### EXERCISE DESCRIPTION
Below are the entries to work from; restate word for word the portion that opens with the line containing "Ligue : Nouvelle Aquitaine" and closes with the line containing "Pokazuje: 1 - 4 z 4 artykułów", keeping both.

*** ENTRIES PROVIDED ***

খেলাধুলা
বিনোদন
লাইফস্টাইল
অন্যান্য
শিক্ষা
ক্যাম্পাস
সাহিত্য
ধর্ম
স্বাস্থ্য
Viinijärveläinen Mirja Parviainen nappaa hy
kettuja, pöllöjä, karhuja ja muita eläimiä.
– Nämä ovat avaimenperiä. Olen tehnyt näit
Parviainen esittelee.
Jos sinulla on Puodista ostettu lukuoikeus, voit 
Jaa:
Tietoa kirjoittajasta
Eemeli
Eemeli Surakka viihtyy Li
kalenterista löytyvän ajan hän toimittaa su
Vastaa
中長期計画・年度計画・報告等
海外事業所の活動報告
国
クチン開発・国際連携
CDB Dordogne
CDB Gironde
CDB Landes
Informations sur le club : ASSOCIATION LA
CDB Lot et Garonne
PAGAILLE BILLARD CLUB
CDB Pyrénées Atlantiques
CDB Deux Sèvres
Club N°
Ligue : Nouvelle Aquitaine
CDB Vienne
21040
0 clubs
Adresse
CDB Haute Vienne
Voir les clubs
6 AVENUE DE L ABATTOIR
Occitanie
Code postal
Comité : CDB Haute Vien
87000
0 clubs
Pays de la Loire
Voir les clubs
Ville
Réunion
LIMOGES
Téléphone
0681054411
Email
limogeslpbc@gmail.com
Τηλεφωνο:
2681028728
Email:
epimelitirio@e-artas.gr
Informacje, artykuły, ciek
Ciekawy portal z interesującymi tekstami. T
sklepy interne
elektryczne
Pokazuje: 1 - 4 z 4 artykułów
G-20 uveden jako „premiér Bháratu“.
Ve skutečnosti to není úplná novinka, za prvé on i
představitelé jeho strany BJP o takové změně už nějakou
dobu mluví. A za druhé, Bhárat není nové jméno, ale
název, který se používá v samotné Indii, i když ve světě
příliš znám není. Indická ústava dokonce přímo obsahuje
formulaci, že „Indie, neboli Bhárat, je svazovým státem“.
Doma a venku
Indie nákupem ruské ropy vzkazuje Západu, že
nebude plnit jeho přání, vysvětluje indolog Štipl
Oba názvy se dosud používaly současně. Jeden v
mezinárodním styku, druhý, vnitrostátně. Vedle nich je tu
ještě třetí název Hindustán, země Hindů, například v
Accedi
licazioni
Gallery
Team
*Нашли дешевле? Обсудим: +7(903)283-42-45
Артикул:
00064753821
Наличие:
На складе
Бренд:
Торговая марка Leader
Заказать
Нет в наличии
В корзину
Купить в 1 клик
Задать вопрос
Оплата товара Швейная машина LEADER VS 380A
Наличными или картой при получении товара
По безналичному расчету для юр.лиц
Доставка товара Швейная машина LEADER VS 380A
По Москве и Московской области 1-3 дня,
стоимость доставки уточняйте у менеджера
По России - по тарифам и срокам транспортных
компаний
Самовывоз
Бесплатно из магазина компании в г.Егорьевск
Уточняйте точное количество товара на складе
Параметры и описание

*** End of ENTRIES PROVIDED ***

### REPLY TO THE EXERCISE
Ligue : Nouvelle Aquitaine
CDB Vienne
21040
0 clubs
Adresse
CDB Haute Vienne
Voir les clubs
6 AVENUE DE L ABATTOIR
Occitanie
Code postal
Comité : CDB Haute Vien
87000
0 clubs
Pays de la Loire
Voir les clubs
Ville
Réunion
LIMOGES
Téléphone
0681054411
Email
limogeslpbc@gmail.com
Τηλεφωνο:
2681028728
Email:
epimelitirio@e-artas.gr
Informacje, artykuły, ciek
Ciekawy portal z interesującymi tekstami. T
sklepy interne
elektryczne
Pokazuje: 1 - 4 z 4 artykułów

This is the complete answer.